The
last two hundred years of our history tells the story of industry and
mass production. What started with the introduction of the steam loom
to textile mills in the north of England has become the defining innovation
of our civilization - industrial mass production.
In
the last five or six decades the shop floor has changed dramatically.
From the soot and grime and constant noise of the Industrial Revolution,
we've moved to high-technology, industrial robots, and computer controlled
production lines. Things have become cleaner, safer, and more efficient.
But the lessons of history
remain the same - regardless of technology, it's the workers who count,
not the machinery. The nature of industrial work has changed, however.
The old distinctions between "high" and "low" technology no longer exist.

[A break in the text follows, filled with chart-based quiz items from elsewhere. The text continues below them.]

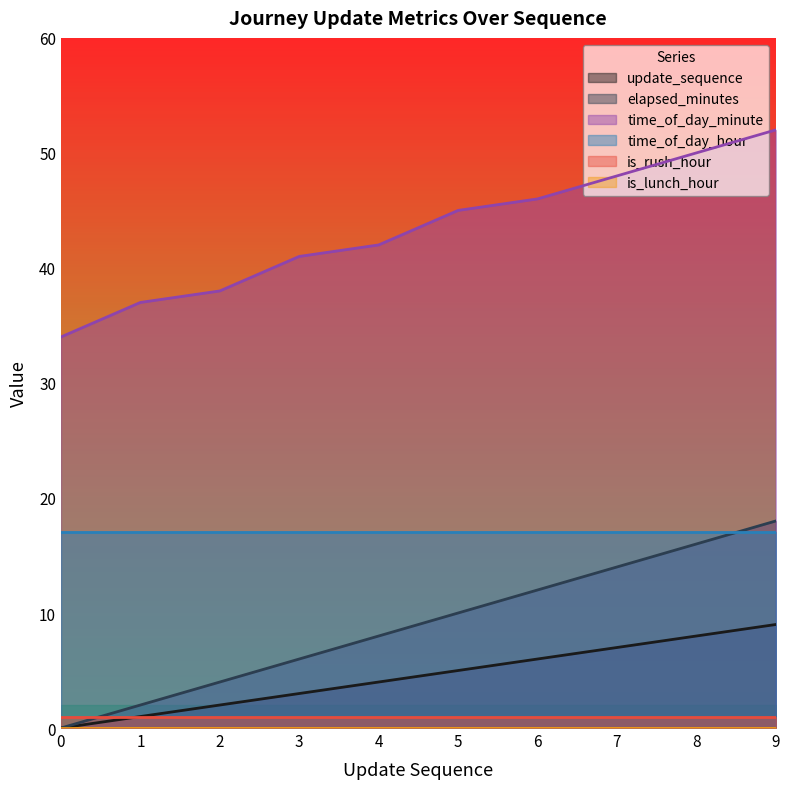

Is the value of time_of_day_minute at 1 greater than the value of elapsed_minutes at 1?

Yes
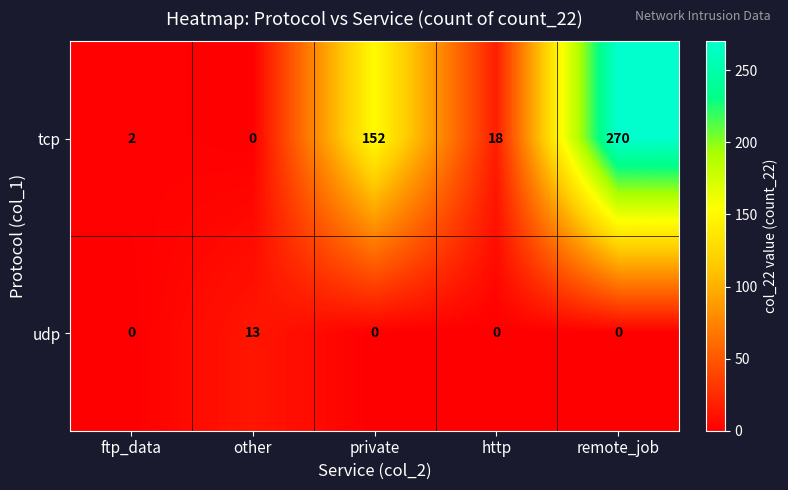

List the series in order of their overall mean, lowest first.

udp, tcp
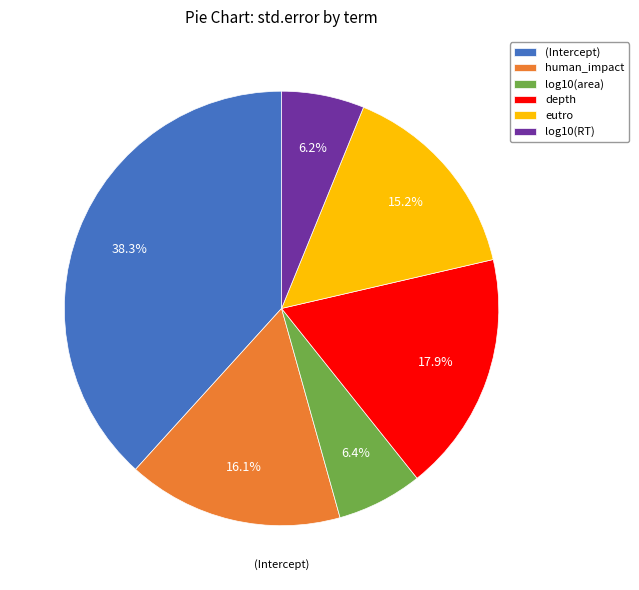

What is the largest slice in the pie chart?

(Intercept)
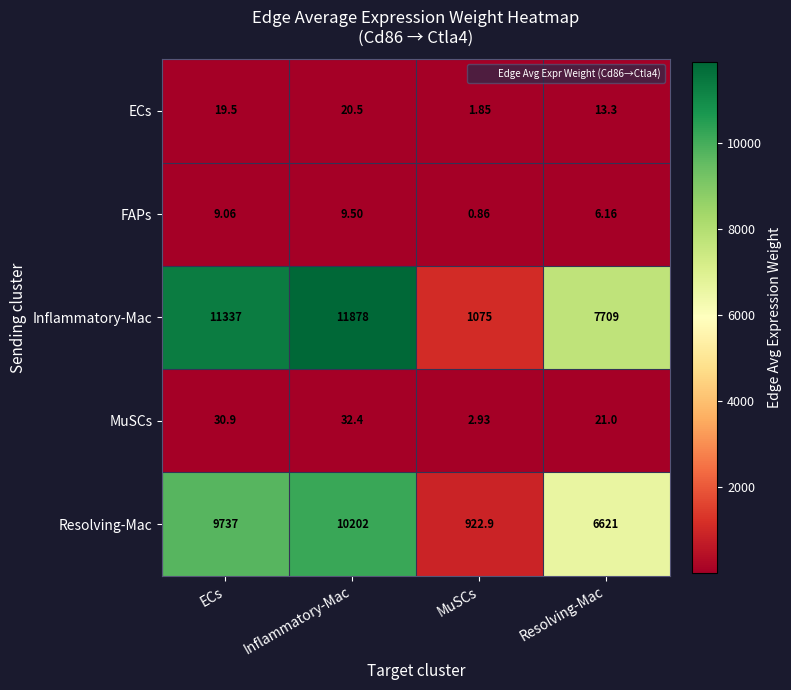

At which label does ECs first exceed 19?

ECs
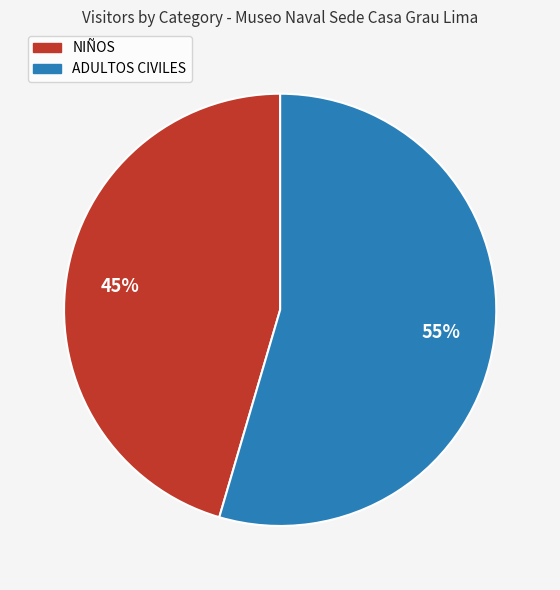

Do NIÑOS and ADULTOS CIVILES together represent more than half of the pie?

Yes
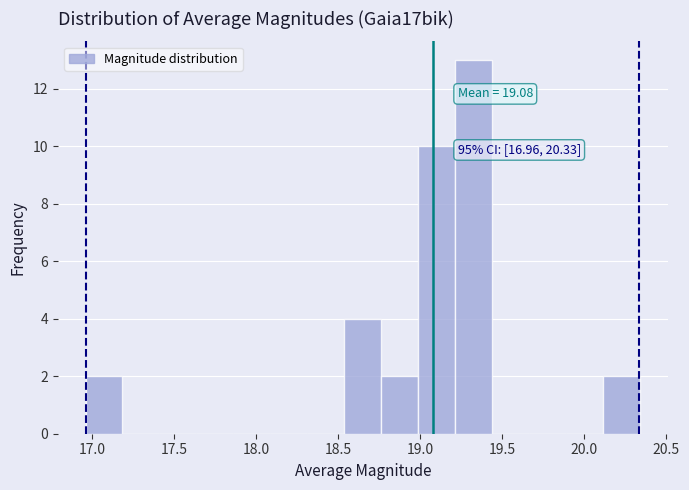

Over which range of the x-axis is the bar tallest?

19.20 to 19.45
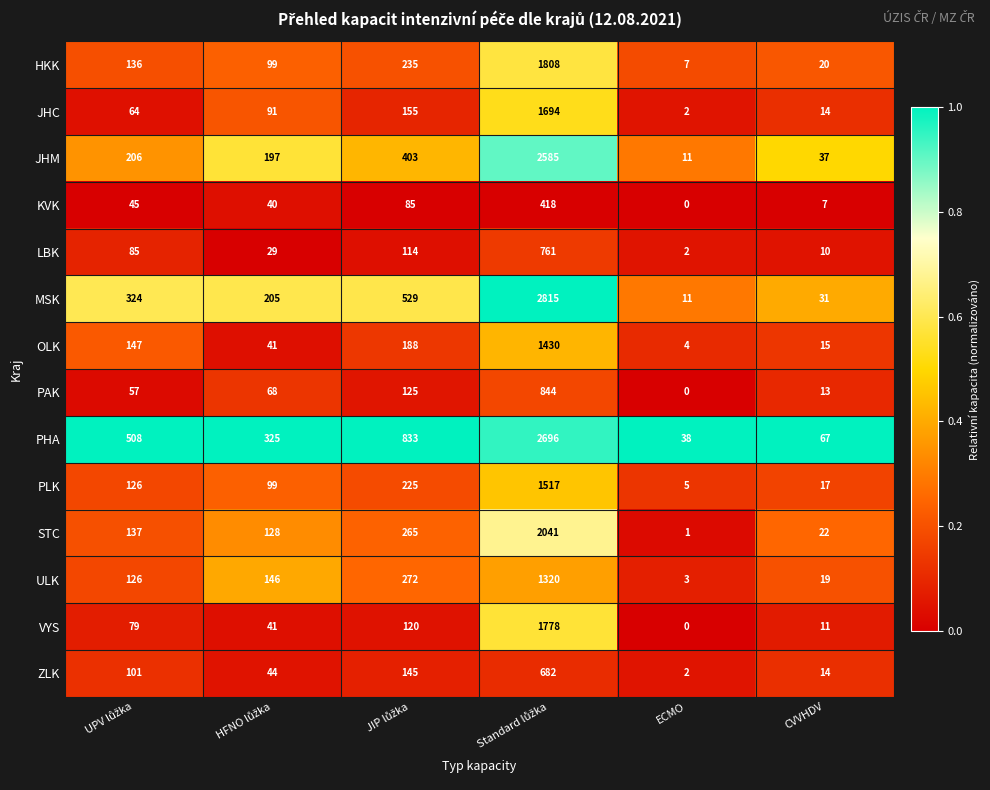

How many distinct data groups are displayed?

14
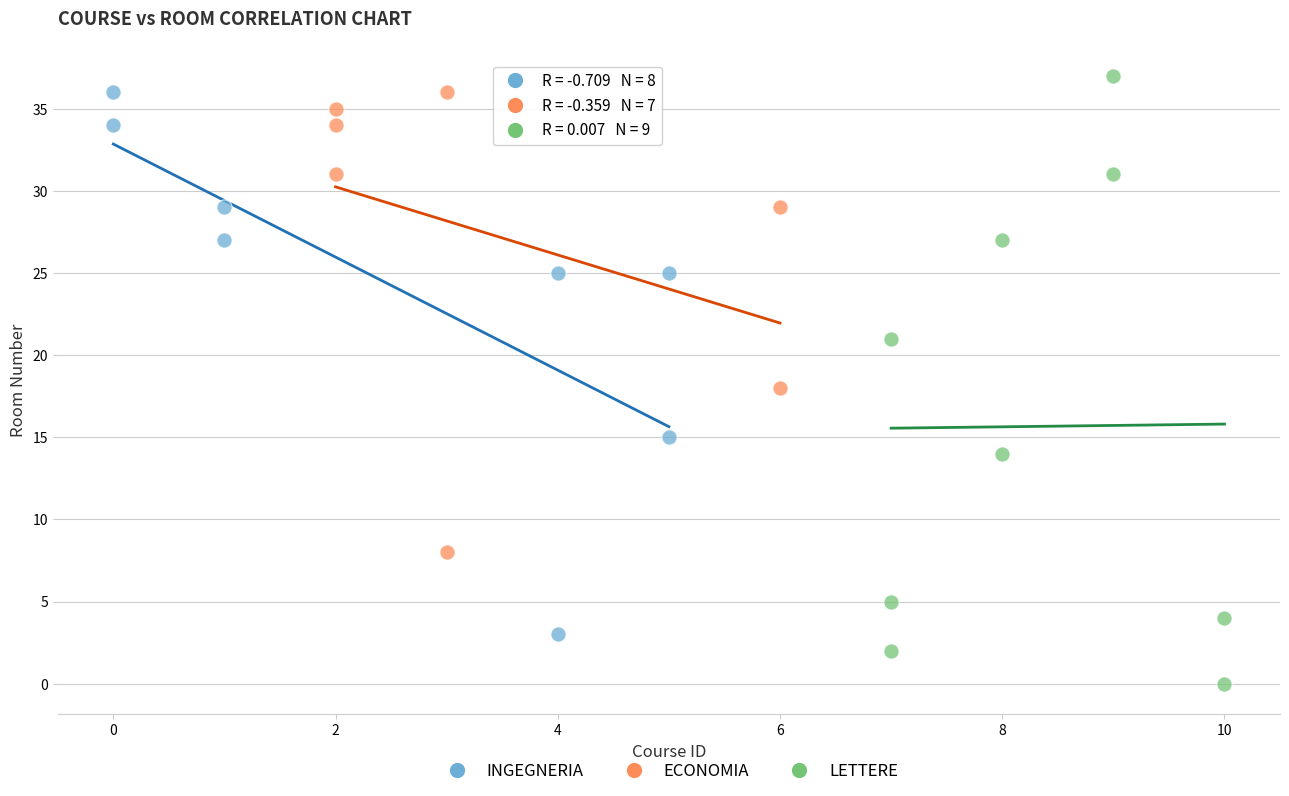

What are all the series names shown in the legend?

INGEGNERIA, ECONOMIA, LETTERE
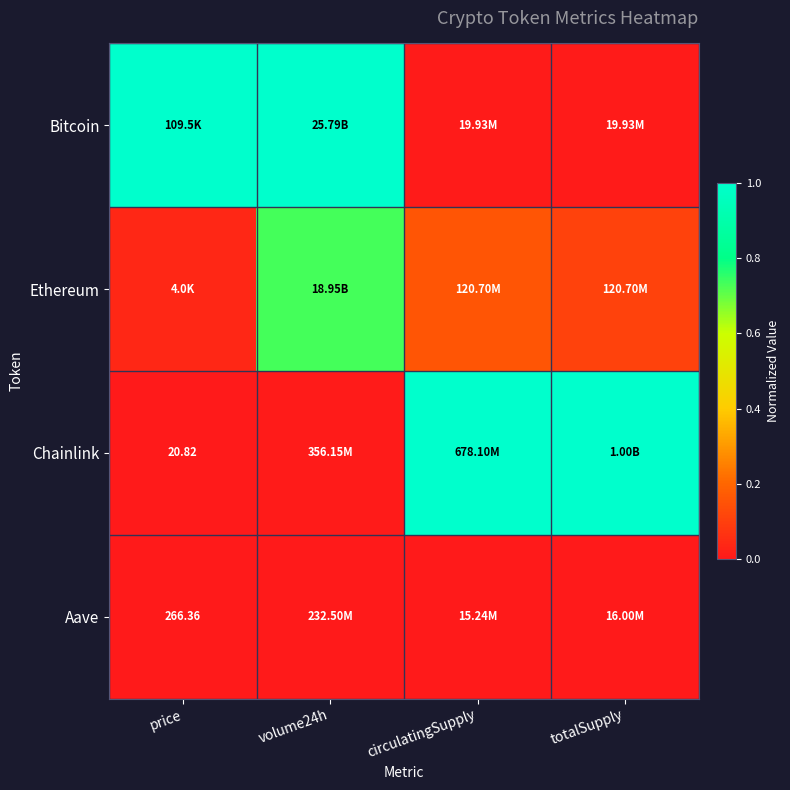

What is the difference between the Chainlink values at volume24h and circulatingSupply?

1.0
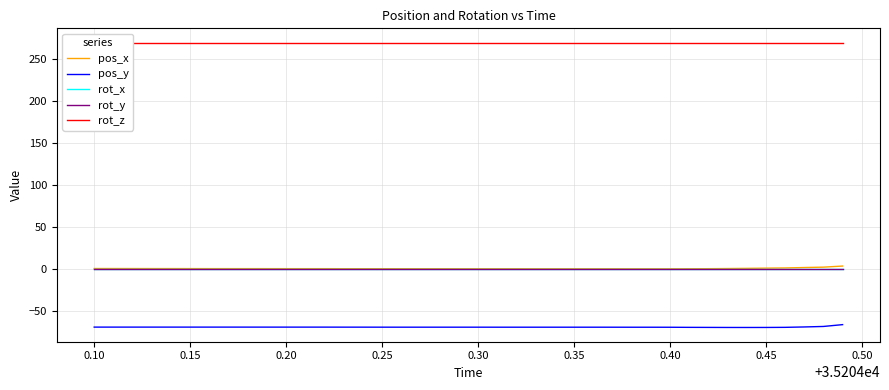

Is this an area chart (filled region under the line)?

No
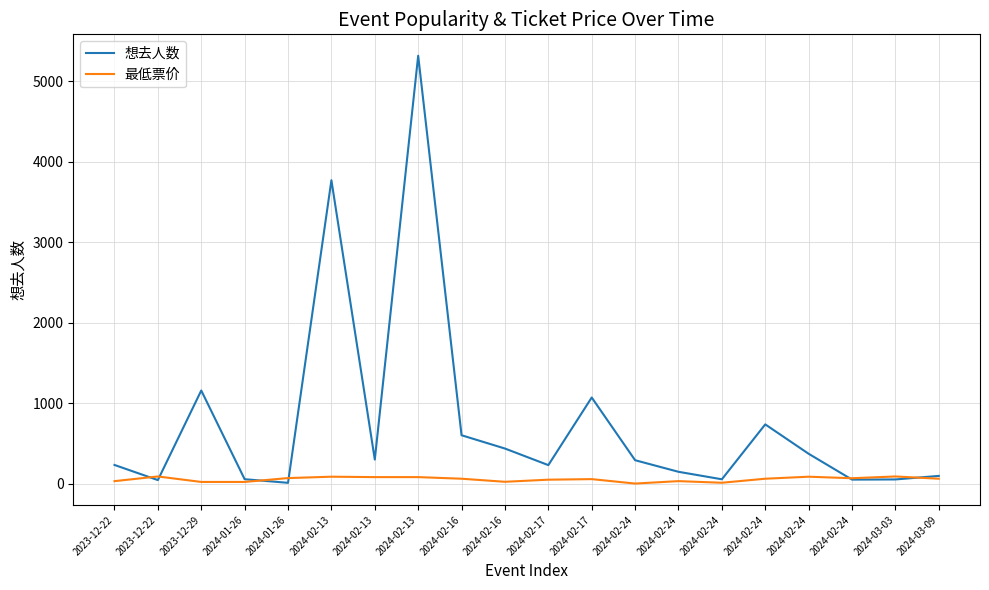

After their last crossing, which series has the higher values: 想去人数 or 最低票价?

想去人数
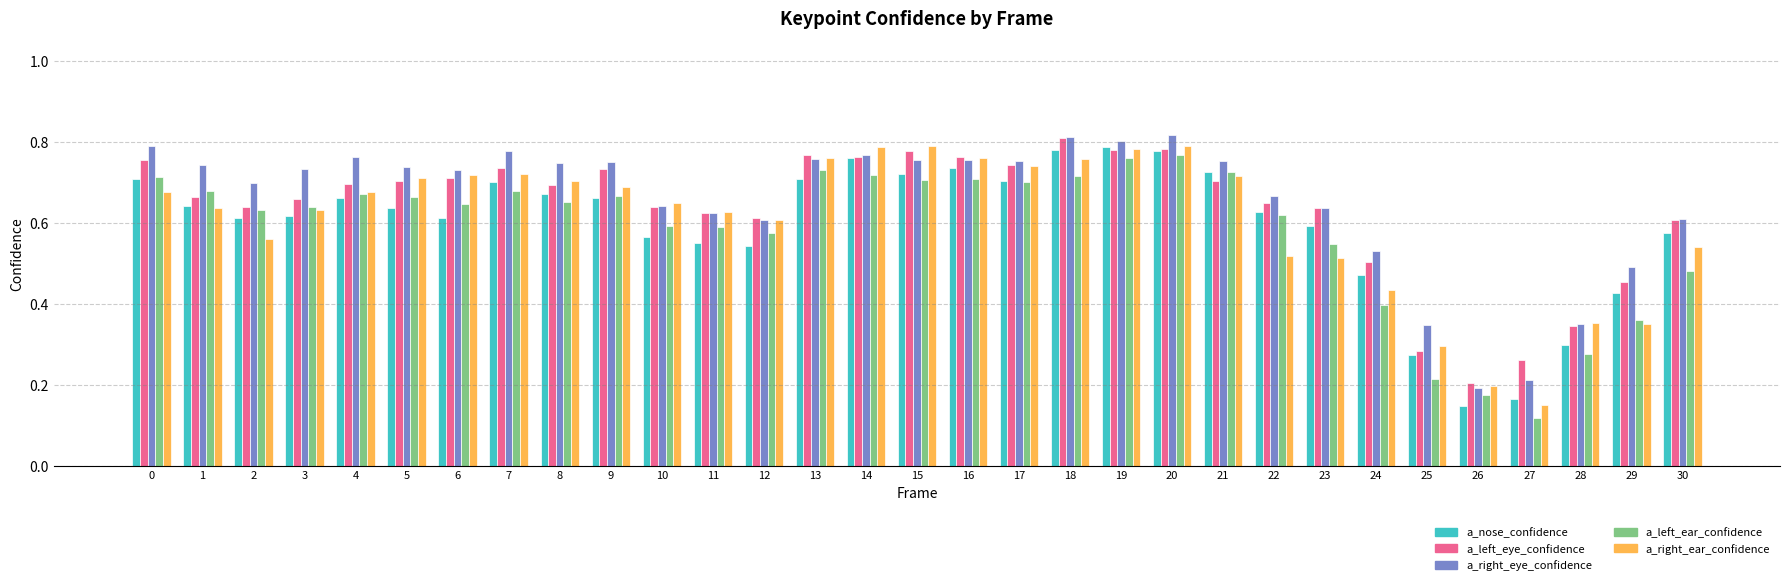

At which label is a_left_ear_confidence closest to 0?

27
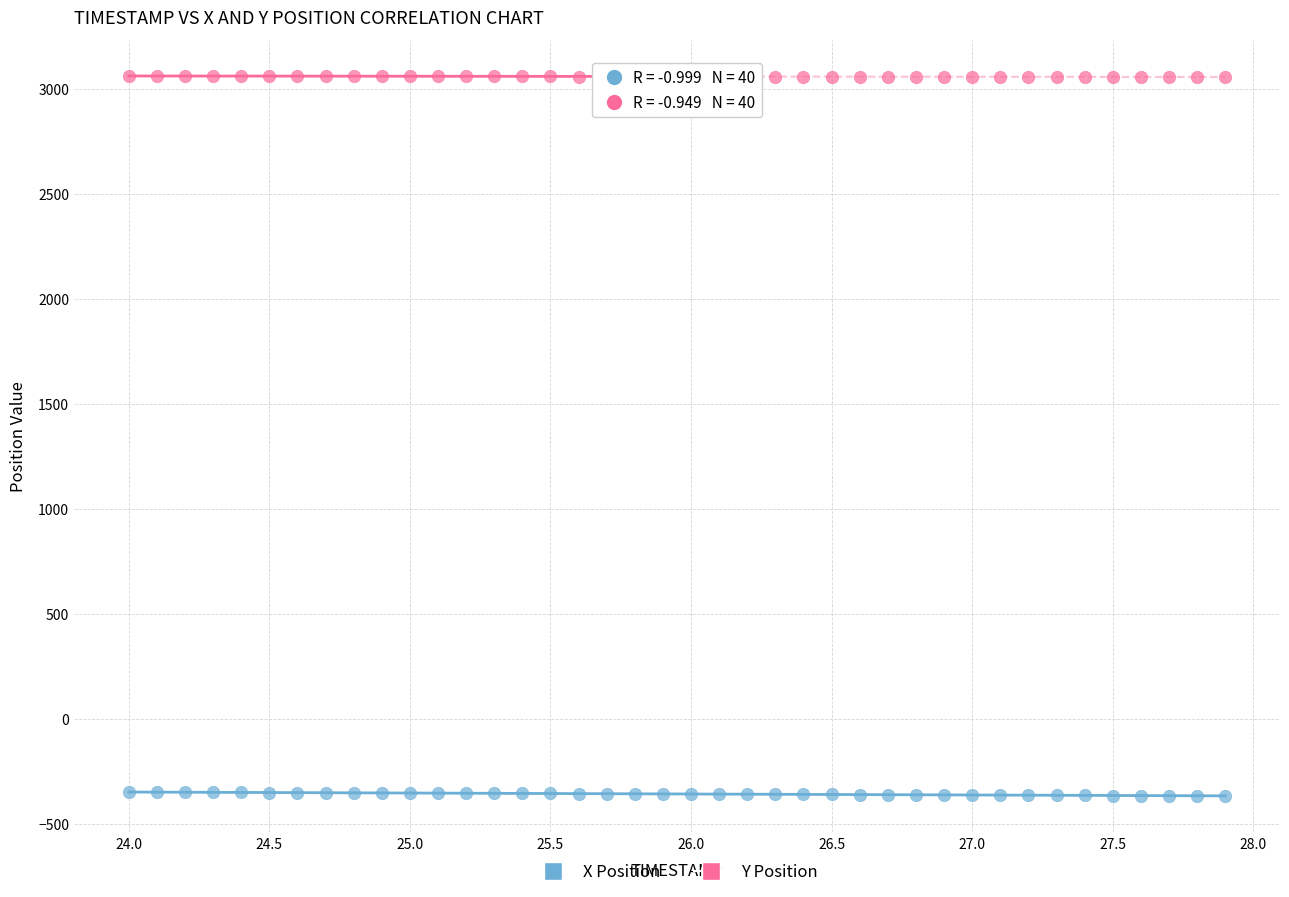

Which series reaches the minimum Y coordinate?

X Position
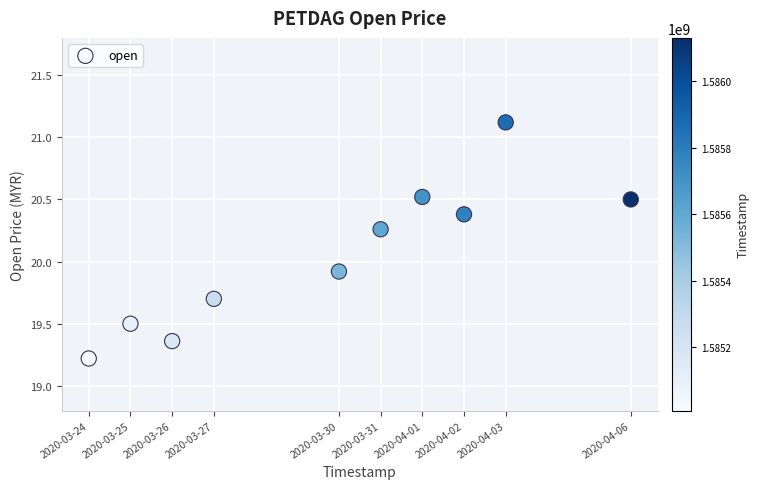

What is the range of Y values (max minus min)?

1.9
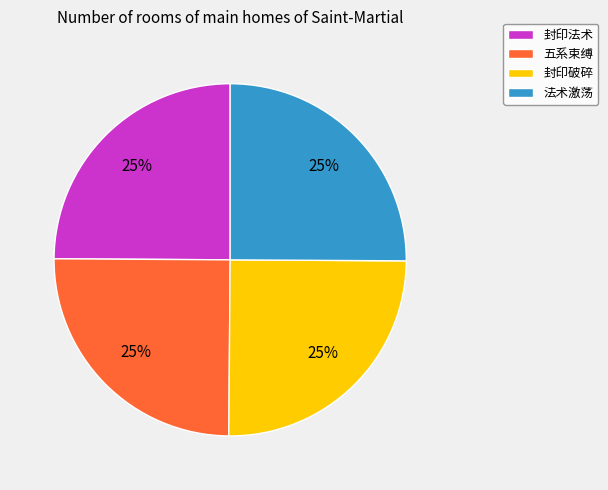

Is 封印破碎 the majority of the pie?

No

Most factories - regardless of what they produce - are computerized
and highly automated, and thus need skilled workers with the kind of
skills possessed by technicians and technologists.
Although
the human element remains crucial to the process, industrial lathes,
milling machines, and die forges in modern-day plants and factories
turn out mass-produced goods with a speed and precision that would be
unachievable by even the steadiest and most adept human hands.
But
it doesn't stop there. In the 1980s, computer-aided design/computer-aided
manufacturing (CAD/CAM), became standard technologies in manufacturing
industries, computerizing the manufacturing process from conception
to packaging. CAD/CAM's greatest impact has been in the automotive and
aerospace industries where complex virtual models of cars and airplanes
are completely designed by computer and then transformed into the real
thing.
For
example, Bombardier Aerospace's Global Express long-range business jet
didn't exist outside of the memory circuits of a supercomputer until
the first production model rolled off the company's Montreal assembly
line in 1998. The jet's prototype was virtual - it was entirely digitally
designed and tested.
This
plane existed first as a digital prototype, where each part - from the
wingtips to the bolts that hold down the passenger seats - was precisely
designed to near-perfection before any actual building occurred. That
information was transmitted to Bombardier's computerized plants for
manufacturing and assembly. All of the parts fit together perfectly,
exactly as they were designed.
Digital
technology has led directly to the exciting new principle of "boutique
production," an area where Canadian industry leads the world. Taking
an industrial design from paper to prototype once took weeks or months
and the labour of a half-dozen skilled craftspeople. Canadian companies
can now take CAD-produced industrial designs and turn out industrial
prototypes, models, and even limited production runs in 24 hours or
less. Highly skilled technicians and technologists are the key to this
process, and must remain so to ensure Canada's continuing industrial
competitiveness in the 21st century.
Nevertheless,
even the work of assembling parts and driving rivets has become mechanized,
computerized, and roboticized. Look down the line of the most modern
high-tech factories today and you'll see rows of robots tirelessly repeating
the most mundane industrial tasks.
None
of this means that the human industrial worker has become obsolete -
in fact, far from it. Industrial technology on the brink of the 21st
century is far more complex than the machines that drove the industrial
revolution in the nineteenth century. Today's technicians and technologists
need far more knowledge and expertise in order to operate the manufacturing
tools found in modern plants and factories.
Industrial
workers today might be technicians, technologists, computer operators,
or machinists. Instruments have to be calibrated, computer-aided manufacturing
machines need to be programmed and maintained, and the networks carrying
instructions to the tireless robotic production lines must be kept running.
Most importantly, it takes human ingenuity and intelligence to send
those instructions in the first place, and to ensure that they are properly
carried out. Computer-aided manufacturing would be impossible without
human input in management, planning, and quality control.
The
conventional wisdom once held that Canada was moving from a manufacturing
to a service and information based economy and that consequently, manufacturing
jobs would migrate to warmer and cheaper climes like Mexico and Asia.
The fact is, that hasn't happened.
Between
1992 and 1997, Canadian manufacturing has taken off. Transportation
equipment industries - including the aerospace and automotive industries
- grew 44 percent in that period to account for almost $20 billion
of Canada's
gross domestic product. Even more dramatic was the machinery industry's
74 percent growth over the same period.
For
all of the machines, computers, and robots crowding factory floors,
the demand for skilled industrial workers continues to grow. Manufacturing
industries recovered well from the economic hard times of the 1980s,
and their employment levels have been on the increase in the past few
years. After two centuries of mass production, industrial and technological
revolutions have transformed factories from dark and sooty mills of
toil to clean and efficient automated assembly lines. And yet, one constant
has remained - it is impossible to separate the skilled worker from
his or her work or production tools.